LONDON: Major improvements in Saudi cybersecurity are increasing the Kingdom’s attractiveness to investors and seeing it develop a reputation as a specialist in the field, the BMG Economic Forum was told on Wednesday.

Faisal Hameed, vice president for innovation enablement at King Abdulaziz City for Science and Technology, said Saudi Arabia had climbed from 46th to second place in the Global Cyber Security Index since the 2017 launch of the Vision 2030 reform plan.

“The Cyber Security Authority and Cyber Security Act have both been big changes that leave us only second to the US,” he told the forum, which was held at the London Stock Exchange and attended by Arab News.

“We’ve come a long way since a 2012 attack against Aramco turned thousands of computers into bricks.

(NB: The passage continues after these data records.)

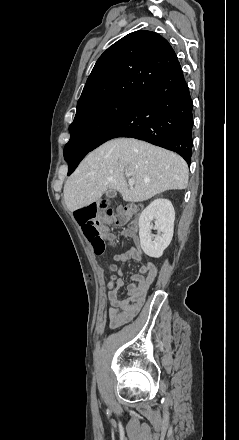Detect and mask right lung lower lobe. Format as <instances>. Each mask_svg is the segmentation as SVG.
<instances>
[{
    "mask_svg": "<svg viewBox=\"0 0 239 440\" xmlns=\"http://www.w3.org/2000/svg\"><path fill=\"white\" fill-rule=\"evenodd\" d=\"M193 105L188 85L178 63L166 76L127 107L123 115L107 128L84 152L64 151L71 174L85 155L117 137H131L172 150L188 165L192 155Z\"/></svg>",
    "mask_w": 239,
    "mask_h": 440,
    "instance_id": "obj_1",
    "label": "right lung lower lobe"
}]
</instances>
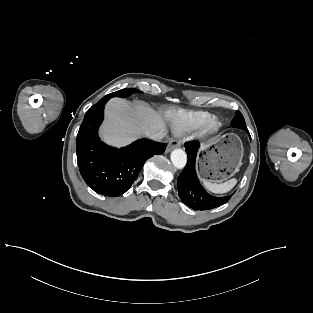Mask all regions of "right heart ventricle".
I'll list each match as a JSON object with an SVG mask.
<instances>
[{"mask_svg":"<svg viewBox=\"0 0 313 313\" xmlns=\"http://www.w3.org/2000/svg\"><path fill=\"white\" fill-rule=\"evenodd\" d=\"M208 118L209 114L204 112L180 113L173 128L178 133H185L200 127Z\"/></svg>","mask_w":313,"mask_h":313,"instance_id":"obj_1","label":"right heart ventricle"}]
</instances>
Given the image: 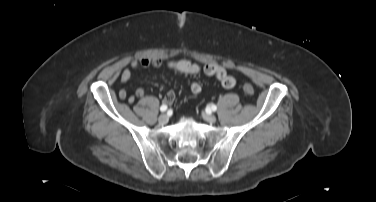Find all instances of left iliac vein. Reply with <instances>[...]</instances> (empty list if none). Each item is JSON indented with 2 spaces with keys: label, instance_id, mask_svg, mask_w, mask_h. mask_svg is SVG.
Returning <instances> with one entry per match:
<instances>
[{
  "label": "left iliac vein",
  "instance_id": "obj_1",
  "mask_svg": "<svg viewBox=\"0 0 376 202\" xmlns=\"http://www.w3.org/2000/svg\"><path fill=\"white\" fill-rule=\"evenodd\" d=\"M203 119L209 123H215L216 122V117L211 114V113H204L202 112Z\"/></svg>",
  "mask_w": 376,
  "mask_h": 202
}]
</instances>
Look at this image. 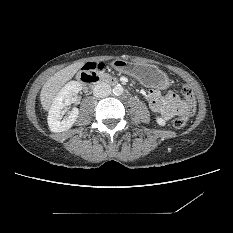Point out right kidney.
I'll list each match as a JSON object with an SVG mask.
<instances>
[{
    "instance_id": "obj_1",
    "label": "right kidney",
    "mask_w": 233,
    "mask_h": 233,
    "mask_svg": "<svg viewBox=\"0 0 233 233\" xmlns=\"http://www.w3.org/2000/svg\"><path fill=\"white\" fill-rule=\"evenodd\" d=\"M82 89L81 84L76 81L67 83L55 97L48 113V126L52 132H63L70 129L75 123L79 110L74 107L69 116L62 119V109L71 104L72 96Z\"/></svg>"
}]
</instances>
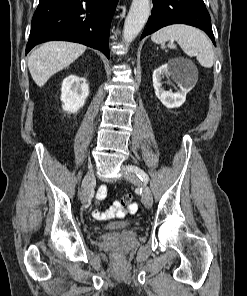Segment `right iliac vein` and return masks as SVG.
I'll return each instance as SVG.
<instances>
[{"mask_svg":"<svg viewBox=\"0 0 247 296\" xmlns=\"http://www.w3.org/2000/svg\"><path fill=\"white\" fill-rule=\"evenodd\" d=\"M94 181H95L94 171L91 170L86 174L82 183L83 192L81 196V201L84 204L87 203V201L90 198V194L94 186Z\"/></svg>","mask_w":247,"mask_h":296,"instance_id":"63e3f726","label":"right iliac vein"}]
</instances>
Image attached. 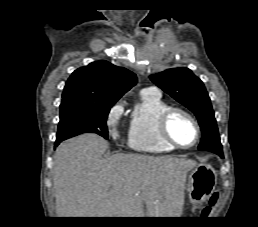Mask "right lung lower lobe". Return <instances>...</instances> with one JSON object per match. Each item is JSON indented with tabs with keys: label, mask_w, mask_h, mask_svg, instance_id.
<instances>
[{
	"label": "right lung lower lobe",
	"mask_w": 258,
	"mask_h": 227,
	"mask_svg": "<svg viewBox=\"0 0 258 227\" xmlns=\"http://www.w3.org/2000/svg\"><path fill=\"white\" fill-rule=\"evenodd\" d=\"M60 142H61V140H56L55 146H57Z\"/></svg>",
	"instance_id": "98d812e1"
}]
</instances>
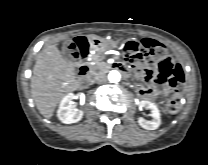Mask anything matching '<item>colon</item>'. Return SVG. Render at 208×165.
Instances as JSON below:
<instances>
[{"label": "colon", "mask_w": 208, "mask_h": 165, "mask_svg": "<svg viewBox=\"0 0 208 165\" xmlns=\"http://www.w3.org/2000/svg\"><path fill=\"white\" fill-rule=\"evenodd\" d=\"M69 54L76 55L84 51V43H70L67 46ZM126 57L136 65H147L151 58L159 61L162 57L167 56L165 46L152 39H143L141 41H128L124 46ZM157 64V65H158ZM183 89V88H182ZM182 89L173 91V95L165 102V109L169 112H175L180 107V96Z\"/></svg>", "instance_id": "obj_1"}]
</instances>
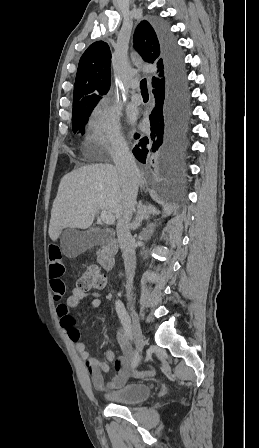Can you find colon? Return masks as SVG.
<instances>
[{
	"label": "colon",
	"mask_w": 259,
	"mask_h": 448,
	"mask_svg": "<svg viewBox=\"0 0 259 448\" xmlns=\"http://www.w3.org/2000/svg\"><path fill=\"white\" fill-rule=\"evenodd\" d=\"M105 285V277L93 267L86 268L77 282V288L84 293L98 292L104 289Z\"/></svg>",
	"instance_id": "colon-1"
}]
</instances>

“We have training camps and bachelor’s and master’s degrees in cybersecurity, which is building domestic expertise in the field and transforming investment opportunities.”

Hameed said improvements in cybersecurity are attracting startups from fields including artificial intelligence, quantum and post-quantum computing as the Kingdom pushes to diversify its economy.

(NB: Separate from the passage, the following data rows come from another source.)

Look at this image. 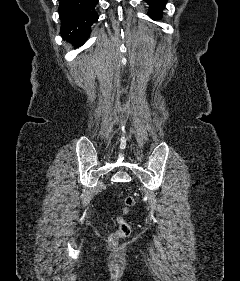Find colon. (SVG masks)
<instances>
[{
  "mask_svg": "<svg viewBox=\"0 0 240 281\" xmlns=\"http://www.w3.org/2000/svg\"><path fill=\"white\" fill-rule=\"evenodd\" d=\"M135 205V198L127 195L123 198V204L117 217L118 228L110 238V245L116 247L119 242L127 238L130 234V226L126 222L125 217L129 214L131 208Z\"/></svg>",
  "mask_w": 240,
  "mask_h": 281,
  "instance_id": "5ec220e1",
  "label": "colon"
}]
</instances>
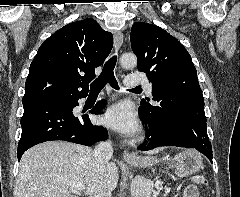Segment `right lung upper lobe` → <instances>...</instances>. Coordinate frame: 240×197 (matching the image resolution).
<instances>
[{"label": "right lung upper lobe", "instance_id": "obj_1", "mask_svg": "<svg viewBox=\"0 0 240 197\" xmlns=\"http://www.w3.org/2000/svg\"><path fill=\"white\" fill-rule=\"evenodd\" d=\"M113 46V36L94 19L72 22L46 39L33 59L25 83L23 103L87 95L95 68Z\"/></svg>", "mask_w": 240, "mask_h": 197}]
</instances>
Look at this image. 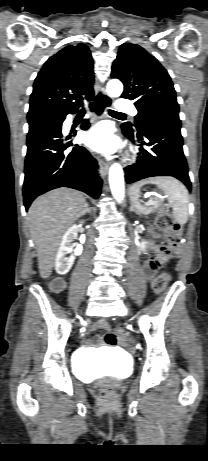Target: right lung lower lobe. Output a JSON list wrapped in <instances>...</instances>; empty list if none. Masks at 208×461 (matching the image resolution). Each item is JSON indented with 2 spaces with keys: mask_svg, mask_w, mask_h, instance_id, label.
<instances>
[{
  "mask_svg": "<svg viewBox=\"0 0 208 461\" xmlns=\"http://www.w3.org/2000/svg\"><path fill=\"white\" fill-rule=\"evenodd\" d=\"M65 118L46 123L27 134L23 184L26 210L37 196L59 187L74 188L95 199L101 193L97 161L82 146L74 145L70 149V137L62 135ZM89 127V121L85 120L81 128L87 130Z\"/></svg>",
  "mask_w": 208,
  "mask_h": 461,
  "instance_id": "obj_1",
  "label": "right lung lower lobe"
}]
</instances>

David Webb, managing director of security risk management firm Valkyrie, said confidence in Saudi Arabia as an investment destination is increasing, and this can be seen in a change in the queries the company is receiving.

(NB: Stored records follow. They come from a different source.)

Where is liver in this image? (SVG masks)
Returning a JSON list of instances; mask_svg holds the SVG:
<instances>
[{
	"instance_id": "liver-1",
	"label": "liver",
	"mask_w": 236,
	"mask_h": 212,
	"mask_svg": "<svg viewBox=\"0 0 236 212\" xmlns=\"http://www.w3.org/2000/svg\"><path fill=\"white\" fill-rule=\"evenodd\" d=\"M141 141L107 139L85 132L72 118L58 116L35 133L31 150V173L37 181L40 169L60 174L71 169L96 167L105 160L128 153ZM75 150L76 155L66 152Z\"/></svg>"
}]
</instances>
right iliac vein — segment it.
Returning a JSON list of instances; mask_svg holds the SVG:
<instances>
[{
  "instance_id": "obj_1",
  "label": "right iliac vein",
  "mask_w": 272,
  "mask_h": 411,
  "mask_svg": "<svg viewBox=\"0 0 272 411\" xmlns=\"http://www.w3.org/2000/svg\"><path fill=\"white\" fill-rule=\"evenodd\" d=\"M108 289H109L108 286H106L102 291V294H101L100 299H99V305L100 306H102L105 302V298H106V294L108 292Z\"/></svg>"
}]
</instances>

“Saudi was always bound up in the misconstrued notion that there were physical threats to investing there — tied to what one might term its ‘noisy neighbours’,” said Webb.

“But what we’re seeing more of now, especially in recent years, is a move from questions of physical security and whether it’s strong on cybersecurity, and we always say ‘yes’ as now is a great time to invest in the country.”

Gurpreet Thathy, Valkyrie’s director of cybersecurity, said when advising on cybersecurity the company always tells clients they must build it in and future-proof it.

He added: “There must be cybersecurity embedded in the design, not a bolt on, and employees need to be told about the cyber threats out there.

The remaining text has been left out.